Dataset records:
- - - -

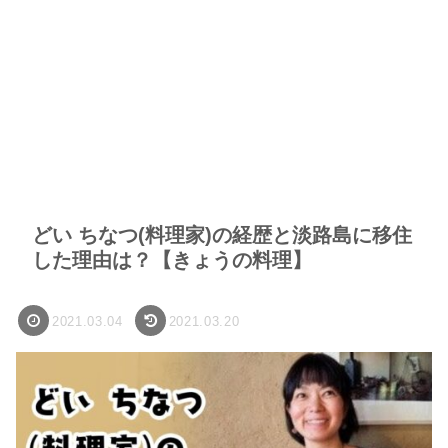
どい ちなつ(料理家)の経歴と淡路島に移住
した理由は？【きょうの料理】
2021.03.04
2021.03.20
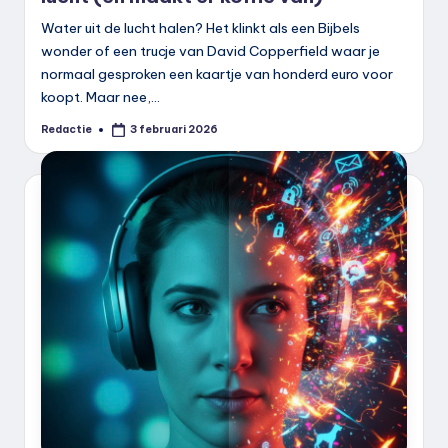
Water uit de lucht halen? Het klinkt als een Bijbels
wonder of een trucje van David Copperfield waar je
normaal gesproken een kaartje van honderd euro voor
koopt. Maar nee,…
Redactie
3 februari 2026
Geplaatst
door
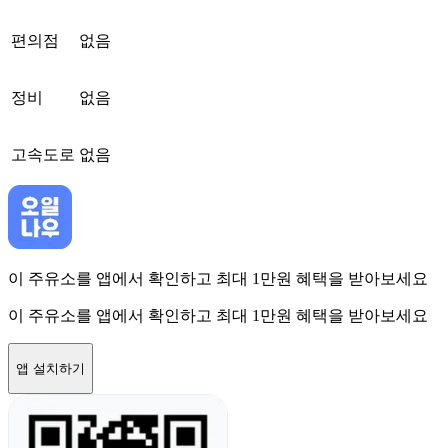
편의점
없음
정비
없음
고속도로
없음
이 주유소를 앱에서 확인하고 최대 1만원 혜택을 받아보세요
이 주유소를 앱에서 확인하고 최대 1만원 혜택을 받아보세요
앱 설치하기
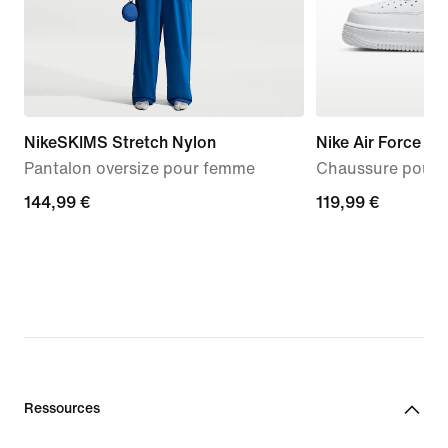
NikeSKIMS Stretch Nylon
Nike Air Force 1 '
Pantalon oversize pour femme
Chaussure pour
144,99 €
144,99 €
119,99 €
119,99 €
Ressources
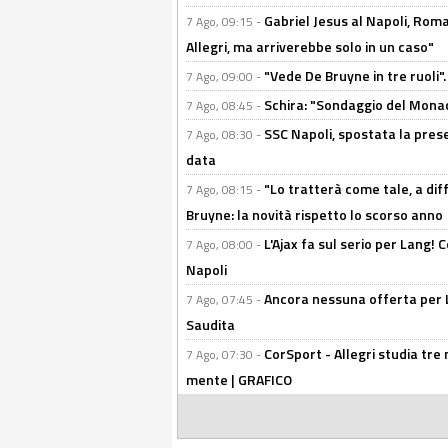
Gabriel Jesus al Napoli, Rom
7 Ago, 09:15 -
Allegri, ma arriverebbe solo in un caso"
"Vede De Bruyne in tre ruoli".
7 Ago, 09:00 -
Schira: "Sondaggio del Monac
7 Ago, 08:45 -
SSC Napoli, spostata la pres
7 Ago, 08:30 -
data
"Lo tratterà come tale, a dif
7 Ago, 08:15 -
Bruyne: la novità rispetto lo scorso anno
L'Ajax fa sul serio per Lang! C
7 Ago, 08:00 -
Napoli
Ancora nessuna offerta per Lu
7 Ago, 07:45 -
Saudita
CorSport - Allegri studia tre 
7 Ago, 07:30 -
mente | GRAFICO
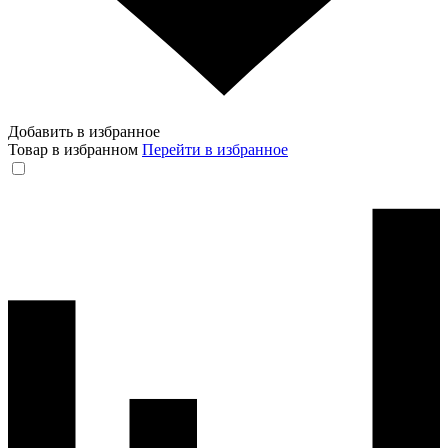
Добавить в избранное
Товар в избранном
Перейти в избранное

- - - -

> _WHAT THE TASK REQUIRES_
Only lines holding the word "избранное" belong in the answer; copy all of them from the records.

> _EXPECTED OUTPUT_
Добавить в избранное
Перейти в избранное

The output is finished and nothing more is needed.